Science Projects And Inventions

Acetaminophen

“I soon learned that it did not require a great brain to do original research."
Julius Axelrod
Despite earning a degree in biology, American biochemist Julius Axelrod (1912-2004) was rejected from all the medical schools he applied to and so got a laboratory technician job in New York's public health department, looking at vitamins in food. He attended night school to get a master's degree in science in 1942, then worked under scientist Bernard Brodie (1909-1989) at Goldwater Memorial Hospital in 1946.
During the 1940s the use of nonaspirin-based pain analgesics was being linked to the blood-poisoning condition methemoglobinemia. Axelrod and Brodie wanted to find out why Their detailed research found acetanilde, the main ingredient in many of these products, degraded into the blood toxin aniline. They suggested this was the most likely cause. They also discovered that one of its breakdown products also worked to kill pain in the same way as acetanilde.
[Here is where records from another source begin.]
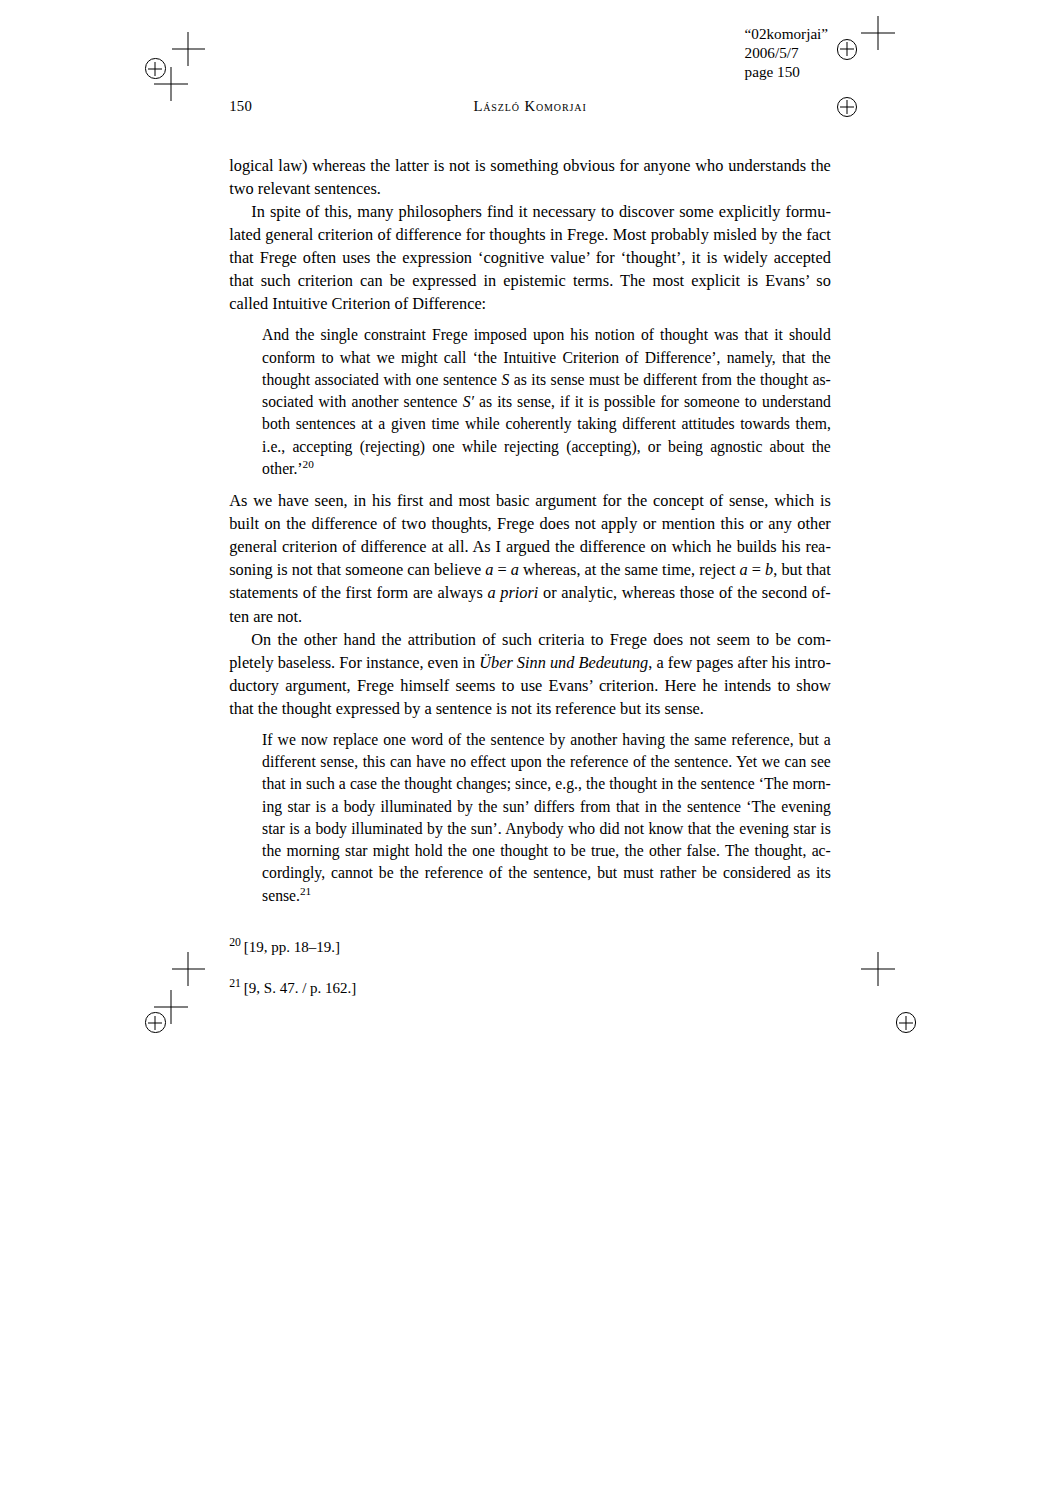“02komorjai”
2006/5/7
page 150
150 László Komorjai
logical law) whereas the latter is not is something obvious for anyone who understands the two relevant sentences.
In spite of this, many philosophers find it necessary to discover some explicitly formulated general criterion of difference for thoughts in Frege. Most probably misled by the fact that Frege often uses the expression ‘cognitive value’ for ‘thought’, it is widely accepted that such criterion can be expressed in epistemic terms. The most explicit is Evans’ so called Intuitive Criterion of Difference:
And the single constraint Frege imposed upon his notion of thought was that it should conform to what we might call ‘the Intuitive Criterion of Difference’, namely, that the thought associated with one sentence S as its sense must be different from the thought associated with another sentence S′ as its sense, if it is possible for someone to understand both sentences at a given time while coherently taking different attitudes towards them, i.e., accepting (rejecting) one while rejecting (accepting), or being agnostic about the other.’20
As we have seen, in his first and most basic argument for the concept of sense, which is built on the difference of two thoughts, Frege does not apply or mention this or any other general criterion of difference at all. As I argued the difference on which he builds his reasoning is not that someone can believe a = a whereas, at the same time, reject a = b, but that statements of the first form are always a priori or analytic, whereas those of the second often are not.
On the other hand the attribution of such criteria to Frege does not seem to be completely baseless. For instance, even in Über Sinn und Bedeutung, a few pages after his introductory argument, Frege himself seems to use Evans’ criterion. Here he intends to show that the thought expressed by a sentence is not its reference but its sense.
If we now replace one word of the sentence by another having the same reference, but a different sense, this can have no effect upon the reference of the sentence. Yet we can see that in such a case the thought changes; since, e.g., the thought in the sentence ‘The morning star is a body illuminated by the sun’ differs from that in the sentence ‘The evening star is a body illuminated by the sun’. Anybody who did not know that the evening star is the morning star might hold the one thought to be true, the other false. The thought, accordingly, cannot be the reference of the sentence, but must rather be considered as its sense.21
20[19, pp. 18–19.]
21[9, S. 47. / p. 162.]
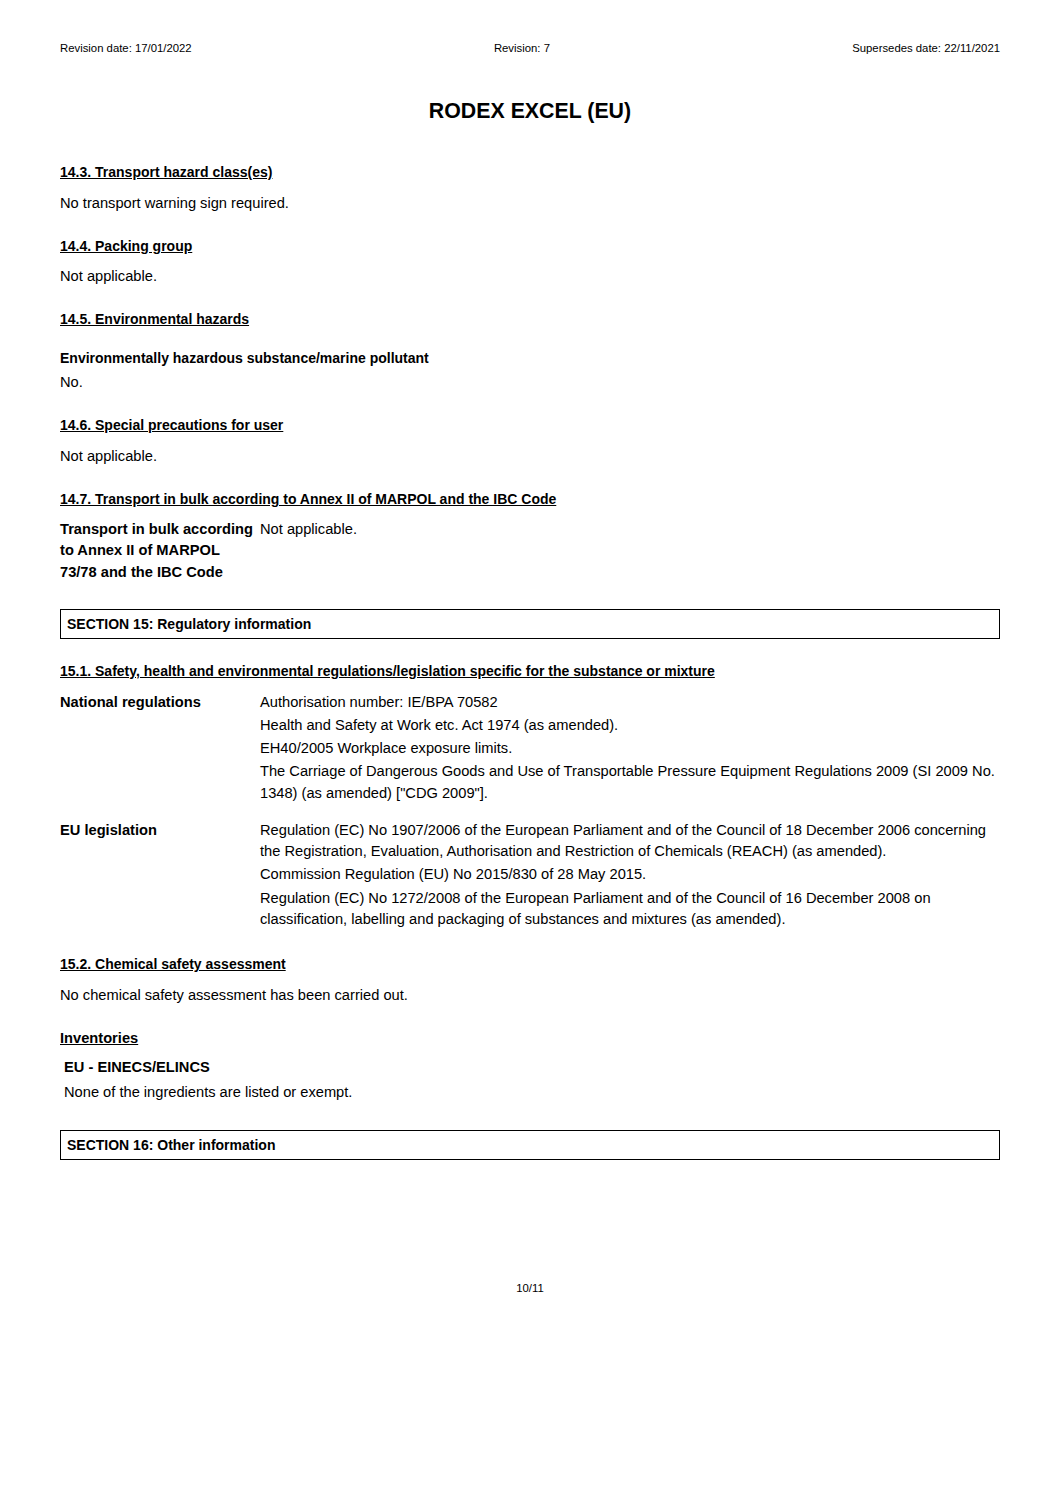Revision date: 17/01/2022 Revision: 7 Supersedes date: 22/11/2021
RODEX EXCEL (EU)
14.3. Transport hazard class(es)
No transport warning sign required.
14.4. Packing group
Not applicable.
14.5. Environmental hazards
Environmentally hazardous substance/marine pollutant
No.
14.6. Special precautions for user
Not applicable.
14.7. Transport in bulk according to Annex II of MARPOL and the IBC Code
Transport in bulk according to Annex II of MARPOL 73/78 and the IBC Code
Not applicable.
SECTION 15: Regulatory information
15.1. Safety, health and environmental regulations/legislation specific for the substance or mixture
National regulations
Authorisation number: IE/BPA 70582
Health and Safety at Work etc. Act 1974 (as amended).
EH40/2005 Workplace exposure limits.
The Carriage of Dangerous Goods and Use of Transportable Pressure Equipment Regulations 2009 (SI 2009 No. 1348) (as amended) ["CDG 2009"].
EU legislation
Regulation (EC) No 1907/2006 of the European Parliament and of the Council of 18 December 2006 concerning the Registration, Evaluation, Authorisation and Restriction of Chemicals (REACH) (as amended).
Commission Regulation (EU) No 2015/830 of 28 May 2015.
Regulation (EC) No 1272/2008 of the European Parliament and of the Council of 16 December 2008 on classification, labelling and packaging of substances and mixtures (as amended).
15.2. Chemical safety assessment
No chemical safety assessment has been carried out.
Inventories
EU - EINECS/ELINCS
None of the ingredients are listed or exempt.
SECTION 16: Other information
10/11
In a 1948 paper they discussed the idea that this product, acetaminophen or paracetamol (Tyienol) as it became known, could be used as an alternative to acetanilde. From the 1950s it was being recommended as safer than aspirin and marketed in preparations for children. Today it is widely used to relieve pain, headache, fever, symptoms of common viral conditions like colds and influenza, as well as period, joint, and dental paih. Acetaminophen has few side effects and reacts with few other drugs.